> _Liste des consignes_:
a) Recopiez fidèlement le passage de l’extrait sur la liste grise du GAFI qui va de « Une enquête menée » jusqu’à « une série d’entretiens. » inclus.
b) Prolongez le texte consacré à l’inscription de l’Afrique du Sud sur la liste grise du GAFI à partir de sa dernière phrase.

En février, le GAFI a finalement décidé de placer l’Afrique du Sud sur sa liste grise en raison de lacunes dans ses systèmes de lutte contre le blanchiment d’argent (AML), le financement du terrorisme (CFT) et le financement de la prolifération des armes (CPF). Les pays figurant sur la liste grise font l’objet d’une surveillance continue de leurs mesures de lutte contre le blanchiment de capitaux, le financement du terrorisme et le financement de la prolifération des armes. Le Trésor national et la banque centrale ont déclaré qu’ils s’efforceraient de répondre à ces préoccupations.
Le Nigeria a également été ajouté à la liste grise le même jour, ce qui porte à 26 le nombre de pays figurant sur cette liste, dont onze en Afrique. Trois autres pays figurent sur la liste noire parce qu’ils sont encore plus préoccupants : l’Iran, le Myanmar et la Corée du Nord. Selon l’enquête mondiale sur la criminalité économique et la fraude, cinq des dix pays les plus touchés par la fraude se trouvent en Afrique. Le Trésor sud-africain juge que « les coûts d’une surveillance accrue seront nettement inférieurs aux coûts à long terme de la contamination de l’économie sud-africaine par les flux de produits du crime et de la corruption ».
Le fait d’être placé sur la liste grise augmente les coûts de mise en conformité pour les banques et peut rendre plus difficile l’obtention de financements, que ce soit de la part de banques ou d’institutions multilatérales de développement. Beaucoup dépendra de la rapidité avec laquelle ces faiblesses seront résolues.
Une enquête menée par Al Jazeera en mars 2023, a révélé que des hauts fonctionnaires des services de conformité et d’informatique de quatre grandes banques sud-africaines blanchissaient des millions de dollars pour le compte d’un gang qui faisait sortir de l’or du Zimbabwe en contrebande et vendait des cigarettes sur le marché noir. En plus d’accepter des transferts de fonds, ils auraient effacé la trace numérique de ces transactions en échange de pots-de-vin, comme le prouvent des milliers de documents et une série d’entretiens.
Préserver l’intégrité du système
Certaines des personnes accusées ont quitté leur poste, tandis qu’une banque a suspendu deux employés cités dans l’enquête et collabore avec les autorités chargées de l’application de la loi. Une autre des banques citées a déclaré qu’elle avait communiqué aux autorités compétentes les détails des transactions suspectes qu’elle avait identifiées, tandis qu’une autre banque a déclaré dans un communiqué qu’elle considérait ces allégations avec sérieux et que les procédures régulières étaient suivies en interne.
En mai, le président sud-africain Cyril Ramaphosa confirmait que des enquêtes officielles avaient été lancées par l’État sur ces allégations : « Nous sommes déterminés à préserver l’intégrité de notre système financier dans l’intérêt de l’économie en général et des citoyens ordinaires. »

> _Données fournies_:
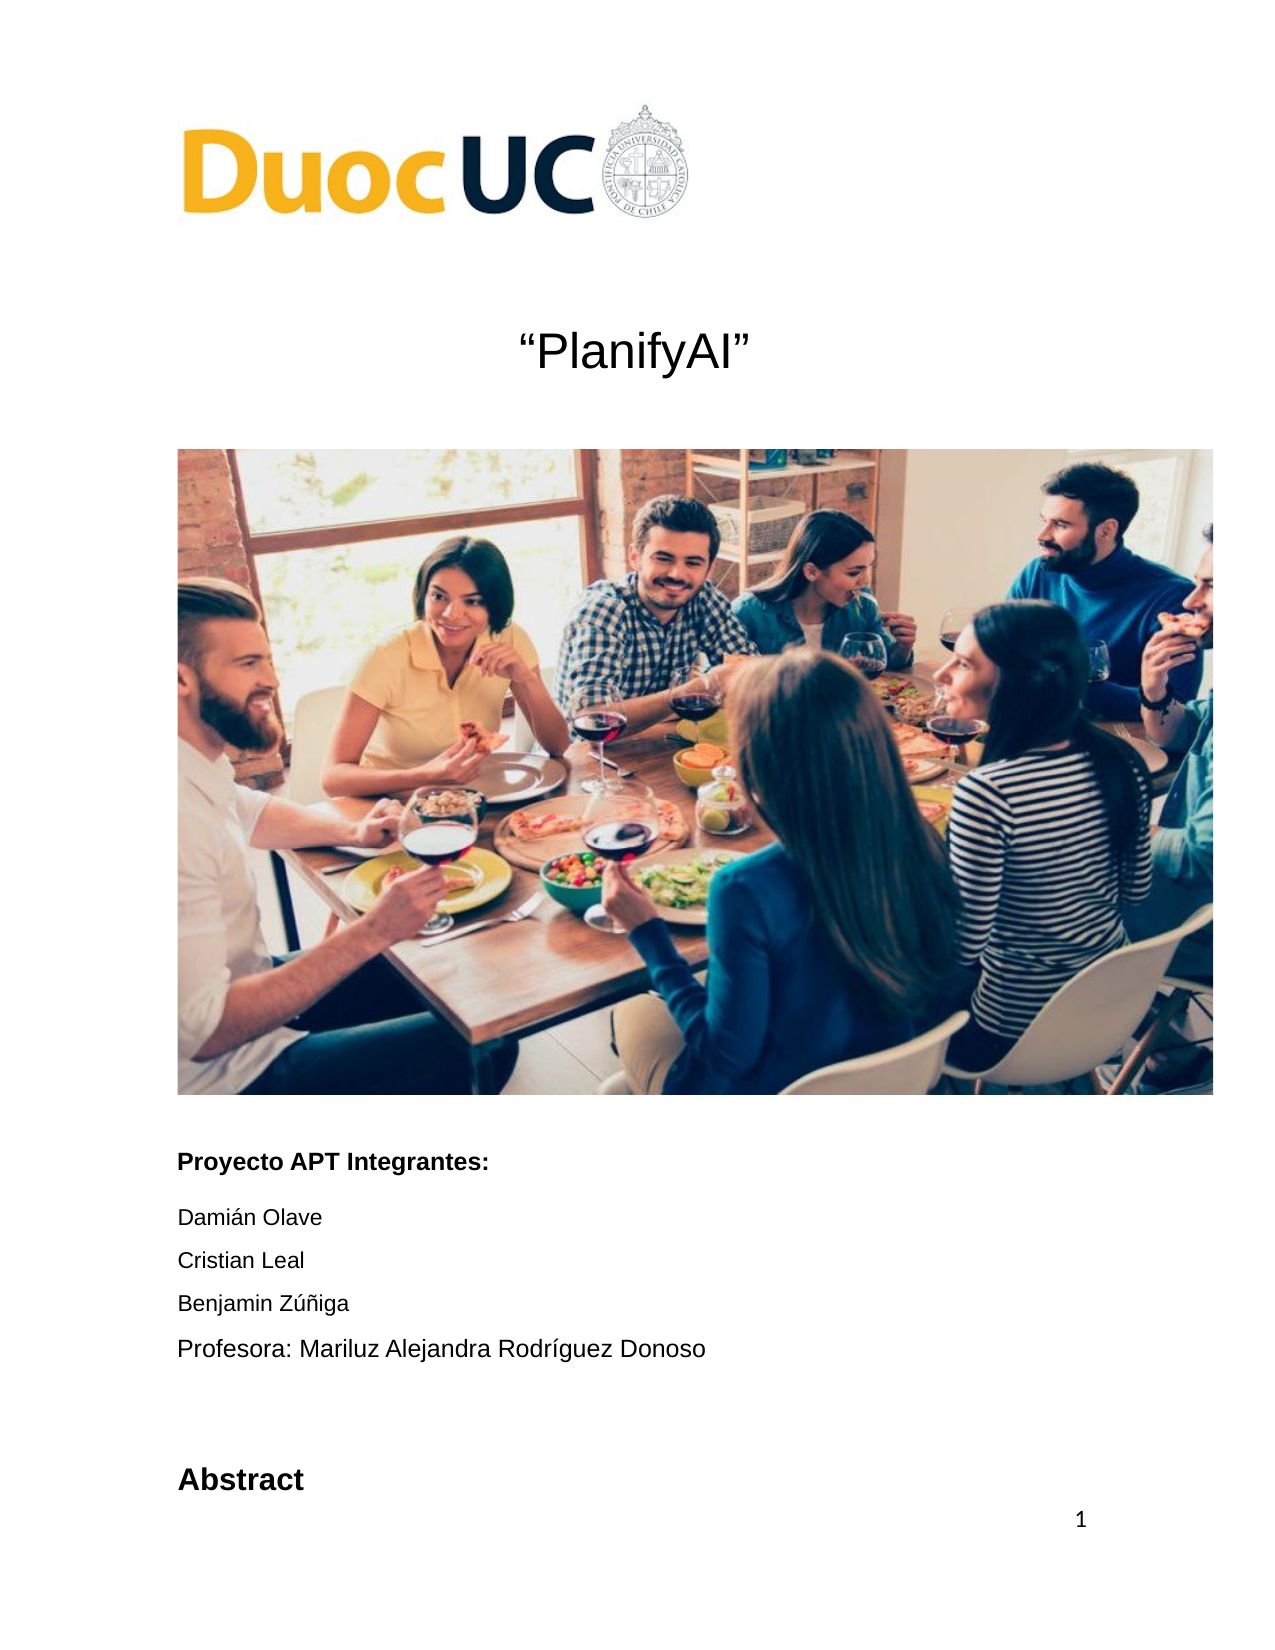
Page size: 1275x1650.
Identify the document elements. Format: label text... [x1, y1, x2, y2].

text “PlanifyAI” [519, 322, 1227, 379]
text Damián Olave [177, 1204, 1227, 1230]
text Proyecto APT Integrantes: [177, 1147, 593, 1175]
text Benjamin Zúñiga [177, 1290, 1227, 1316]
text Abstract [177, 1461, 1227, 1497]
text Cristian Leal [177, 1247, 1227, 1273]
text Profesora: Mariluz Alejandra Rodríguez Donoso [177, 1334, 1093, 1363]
--
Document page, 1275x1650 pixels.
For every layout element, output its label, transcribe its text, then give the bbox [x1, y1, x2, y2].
==
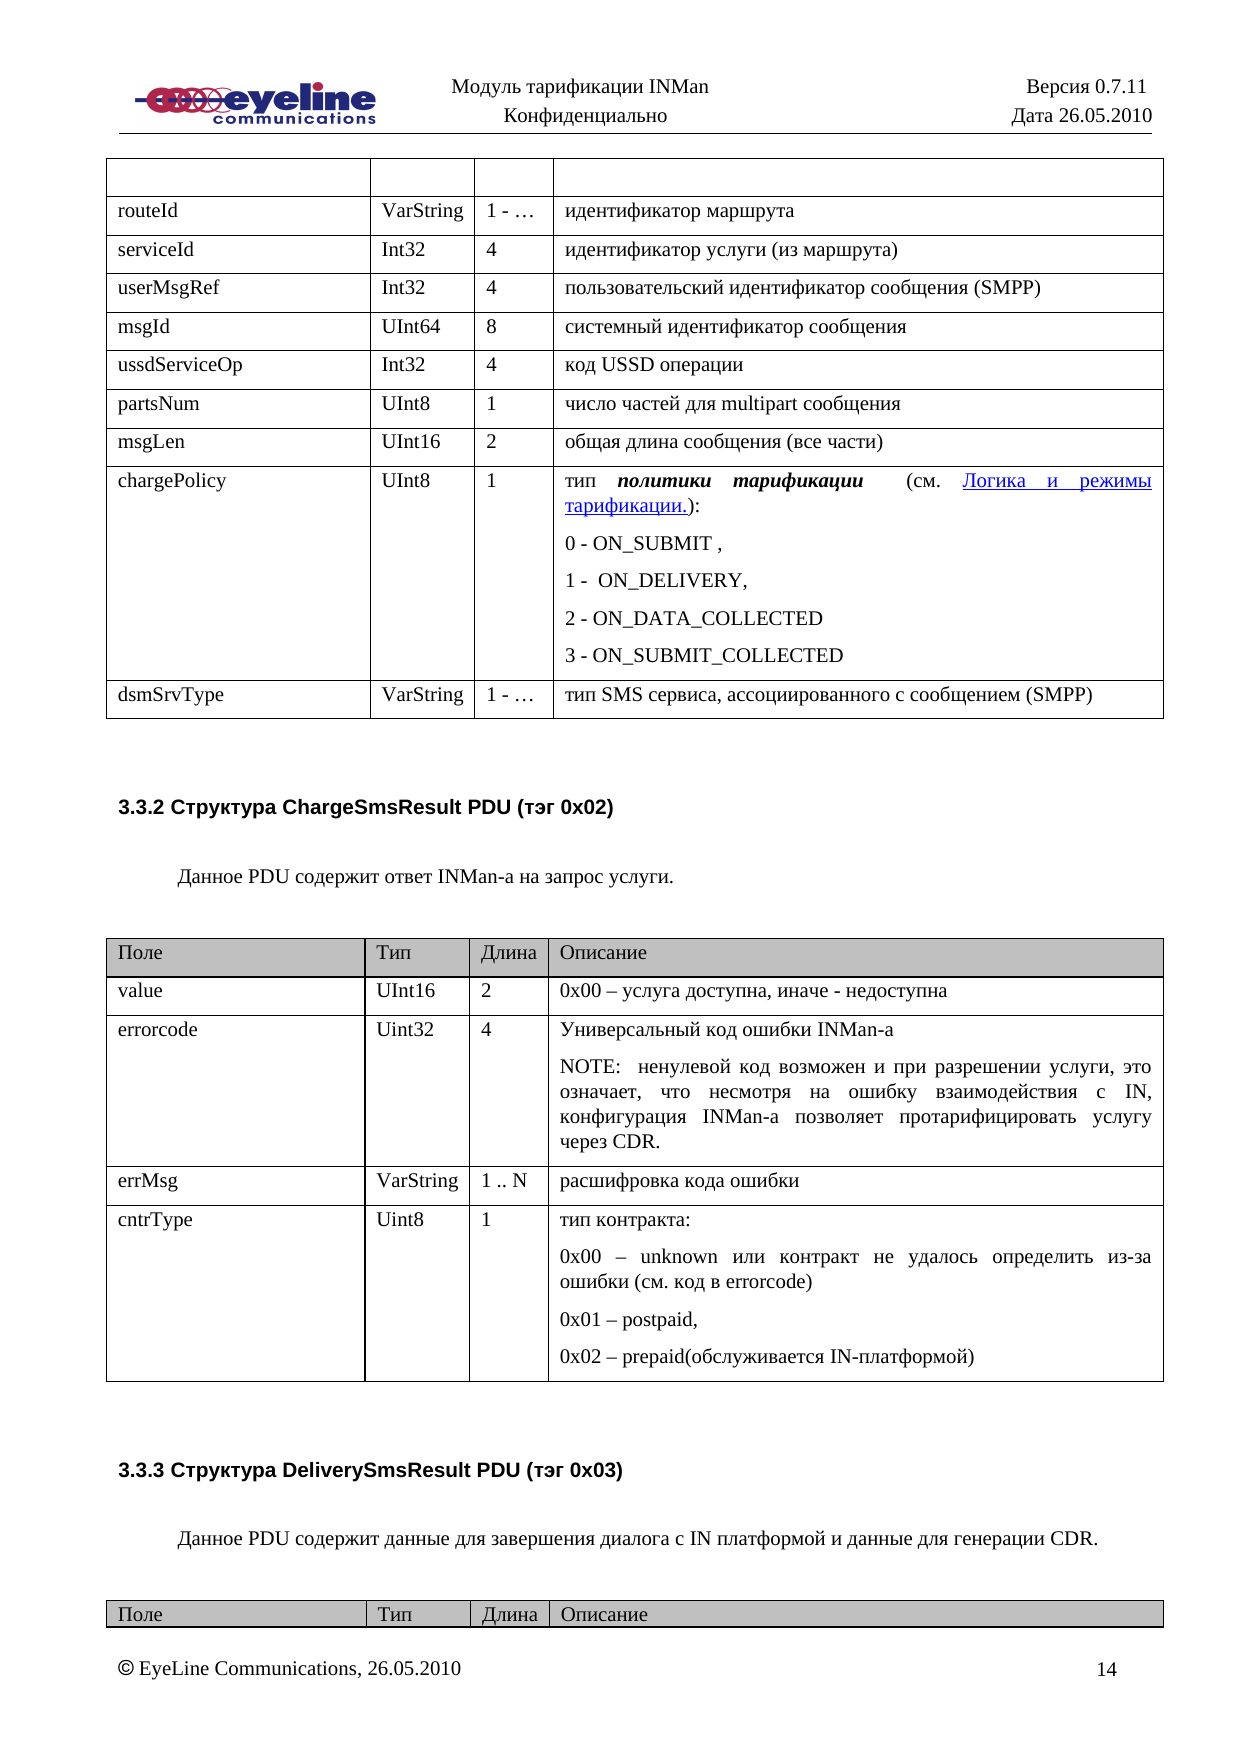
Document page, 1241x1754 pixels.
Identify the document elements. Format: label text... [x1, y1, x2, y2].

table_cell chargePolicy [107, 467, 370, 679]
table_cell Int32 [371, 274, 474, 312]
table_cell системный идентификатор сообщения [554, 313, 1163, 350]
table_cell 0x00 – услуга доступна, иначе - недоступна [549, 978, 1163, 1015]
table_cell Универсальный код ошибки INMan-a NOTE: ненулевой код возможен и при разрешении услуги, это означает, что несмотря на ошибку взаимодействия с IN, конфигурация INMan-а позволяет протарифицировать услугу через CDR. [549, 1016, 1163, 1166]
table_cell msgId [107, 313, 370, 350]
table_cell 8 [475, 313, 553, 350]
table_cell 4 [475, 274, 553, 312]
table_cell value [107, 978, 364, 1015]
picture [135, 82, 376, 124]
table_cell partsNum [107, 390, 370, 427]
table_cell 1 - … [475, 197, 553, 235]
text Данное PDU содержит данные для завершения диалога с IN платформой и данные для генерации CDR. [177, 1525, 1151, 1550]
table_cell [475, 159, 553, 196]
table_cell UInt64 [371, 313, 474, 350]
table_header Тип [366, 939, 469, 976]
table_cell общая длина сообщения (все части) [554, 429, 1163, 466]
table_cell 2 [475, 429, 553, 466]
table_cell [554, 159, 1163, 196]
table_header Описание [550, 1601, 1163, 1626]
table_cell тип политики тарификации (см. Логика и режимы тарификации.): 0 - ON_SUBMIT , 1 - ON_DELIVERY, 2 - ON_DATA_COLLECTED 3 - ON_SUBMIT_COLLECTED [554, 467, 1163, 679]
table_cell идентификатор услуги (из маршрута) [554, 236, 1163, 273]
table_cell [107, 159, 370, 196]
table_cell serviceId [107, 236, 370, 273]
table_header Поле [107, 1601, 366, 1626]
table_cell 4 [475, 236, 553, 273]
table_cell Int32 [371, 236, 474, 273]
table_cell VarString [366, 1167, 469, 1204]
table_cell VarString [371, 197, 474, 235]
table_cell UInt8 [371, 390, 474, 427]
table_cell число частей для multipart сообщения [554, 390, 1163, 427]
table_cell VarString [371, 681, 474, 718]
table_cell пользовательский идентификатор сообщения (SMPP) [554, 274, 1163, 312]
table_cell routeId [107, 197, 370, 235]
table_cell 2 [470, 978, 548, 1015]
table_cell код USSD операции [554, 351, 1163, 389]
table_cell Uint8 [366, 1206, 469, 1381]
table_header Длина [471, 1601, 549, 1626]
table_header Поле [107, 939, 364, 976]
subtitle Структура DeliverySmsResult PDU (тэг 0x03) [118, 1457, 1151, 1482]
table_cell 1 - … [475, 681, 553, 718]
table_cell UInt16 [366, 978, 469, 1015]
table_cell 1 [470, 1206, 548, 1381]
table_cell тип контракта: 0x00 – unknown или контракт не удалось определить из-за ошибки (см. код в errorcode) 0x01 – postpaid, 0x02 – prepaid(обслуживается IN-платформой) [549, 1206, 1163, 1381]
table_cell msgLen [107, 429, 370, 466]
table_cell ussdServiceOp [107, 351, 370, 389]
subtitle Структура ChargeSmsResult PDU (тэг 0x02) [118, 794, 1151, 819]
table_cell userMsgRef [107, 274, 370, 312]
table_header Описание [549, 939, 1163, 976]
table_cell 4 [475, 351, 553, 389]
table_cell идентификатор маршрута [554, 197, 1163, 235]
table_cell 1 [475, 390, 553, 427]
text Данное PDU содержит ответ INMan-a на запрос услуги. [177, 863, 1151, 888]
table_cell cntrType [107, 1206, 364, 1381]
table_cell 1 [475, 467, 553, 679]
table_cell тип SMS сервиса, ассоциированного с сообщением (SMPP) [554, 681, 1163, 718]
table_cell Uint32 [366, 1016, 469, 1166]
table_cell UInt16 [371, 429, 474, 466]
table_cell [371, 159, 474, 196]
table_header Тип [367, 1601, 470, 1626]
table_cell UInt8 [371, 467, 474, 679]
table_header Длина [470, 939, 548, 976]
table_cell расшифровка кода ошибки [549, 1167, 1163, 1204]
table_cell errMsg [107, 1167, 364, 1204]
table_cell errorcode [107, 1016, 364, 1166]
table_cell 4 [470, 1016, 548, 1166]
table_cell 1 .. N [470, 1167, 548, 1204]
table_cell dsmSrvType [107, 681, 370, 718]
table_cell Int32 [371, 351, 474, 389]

> _Réponses successives_:
a)
Une enquête menée par Al Jazeera en mars 2023, a révélé que des hauts fonctionnaires des services de conformité et d’informatique de quatre grandes banques sud-africaines blanchissaient des millions de dollars pour le compte d’un gang qui faisait sortir de l’or du Zimbabwe en contrebande et vendait des cigarettes sur le marché noir. En plus d’accepter des transferts de fonds, ils auraient effacé la trace numérique de ces transactions en échange de pots-de-vin, comme le prouvent des milliers de documents et une série d’entretiens.

b)
Diverses solutions doivent être mises en œuvre pour lutter contre le blanchiment d’argent, car aucun contrôle du recrutement du personnel ne peut éliminer tous les employés susceptibles d’accepter des pots-de-vin. En décembre, la Bank of Africa d’Afrique du Sud a choisi de déployer un logiciel d’IA, dans un premier temps au Maroc, pour détecter toutes les formes de fraude. Fourni par la société suisse NetGuardians, le système crée des profils de clients grâce à l’apprentissage automatique de l’IA et à l’analyse comportementale, qui seront utilisés pour vérifier toutes les transactions. Le directeur régional de NetGuardians pour le Moyen-Orient et l’Afrique, Jonathan Somers, est formel : « L’Afrique est un continent qui offre de plus en plus d’opportunités, et l’infrastructure technologique joue un rôle important dans la facilitation de cette croissance. La solution anti-fraude de NetGuardians peut fournir une protection avancée contre la fraude tout en maintenant les faux positifs à un minimum absolu ».
Toutefois, il est essentiel d’empêcher les employés de banque de dissimuler des transactions en supprimant les traces numériques. La sophistication croissante des solutions d’IA pourrait être la clé de l’identification des irrégularités financières au cours des prochaines années.
Fonds pour l’intégrité de l’Afrique
Il ne fait aucun doute qu’il faut investir davantage dans la lutte contre la corruption en général et le blanchiment d’argent en particulier. Une plus grande coopération entre les autorités de régulation des différents pays serait également utile. Cependant, même les fonds qui ont été mobilisés pour soutenir les enquêtes sur la corruption en Afrique ne sont pas toujours utilisés. En 2016, la Banque africaine de développement a créé le Fonds pour l’intégrité de l’Afrique afin de lutter contre la corruption, mais elle a admis en août dernier qu’elle n’avait rien dépensé. Les réserves du Fonds, d’un montant de 55,25 millions de dollars, avaient été collectées auprès d’entreprises qui avaient réglé des affaires liées à des irrégularités financières. L’argent était censé être donné aux forces de police africaines, aux ONG et aux autorités fiscales impliquées dans les enquêtes sur la corruption, mais il a été rapporté que les ONG qui avaient demandé un financement avaient été informées que le fonds n’était toujours pas opérationnel, ce qui a suscité des critiques de diverses sources et soulevé des questions sur les capacités opérationnelles de la BAD.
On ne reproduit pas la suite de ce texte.